En 2007, des chercheurs de l'université de Géorgie ont répété l'expérience sur des rats. Le
protocole était le suivant : on demande à un rat de déterminer si un son est long (8 secondes) ou
court (2 secondes). Pendant l'apprentissage, il reçoit 6 granulés s'il réussit, rien s'il échoue. Mais -
c'est là l'astuce - il peut aussi "passer son tour" et, dans ce cas, il reçoit la moitié de la récompense
(3 granulés).
Résultat : lorsque le choix est simple (un son de 8 secondes ou de 2 secondes), le rat répond
et gagne, la plupart du temps. Mais lorsque le chercheur lui fait écouter un son intermédiaire (4
ou 5 secondes), il passe son tour ! Il sait donc qu’il ne sait pas (conscience réfléchie).

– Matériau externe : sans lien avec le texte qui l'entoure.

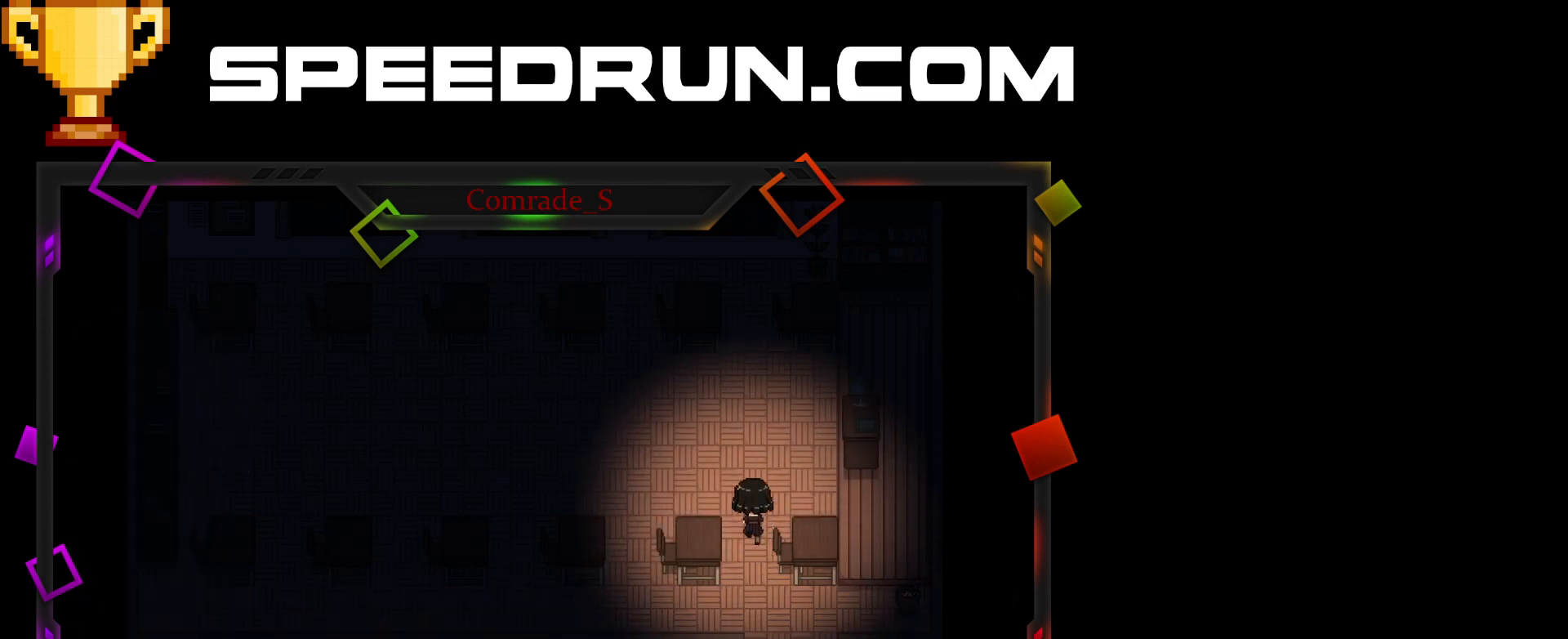
{"keys": ["shift"], "mouse": [], "events": []}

C'est une forme de conscience réfléchie, mais cela reste une forme embryonnaire, et qui
reste toujours tournée vers la satisfaction des besoins. La conscience humaine et la conscience
animale ont-elles une différence de nature ou de degré ? La question reste ouverte.
Ce qui est certain, c'est que l'homme a une forme de conscience bien plus développée que
celle de l'animal, qui lui permet de se penser lui-même et de penser sa condition. Il a surtout une
forme de conscience que ne semble pas posséder l’animal : la conscience morale.

3/ L’homme est a priori le seul animal à avoir une conscience morale

La conscience morale, la faculté de juger si nos actes sont bons ou mauvais, est sans doute
ce qui nous distingue le plus des animaux.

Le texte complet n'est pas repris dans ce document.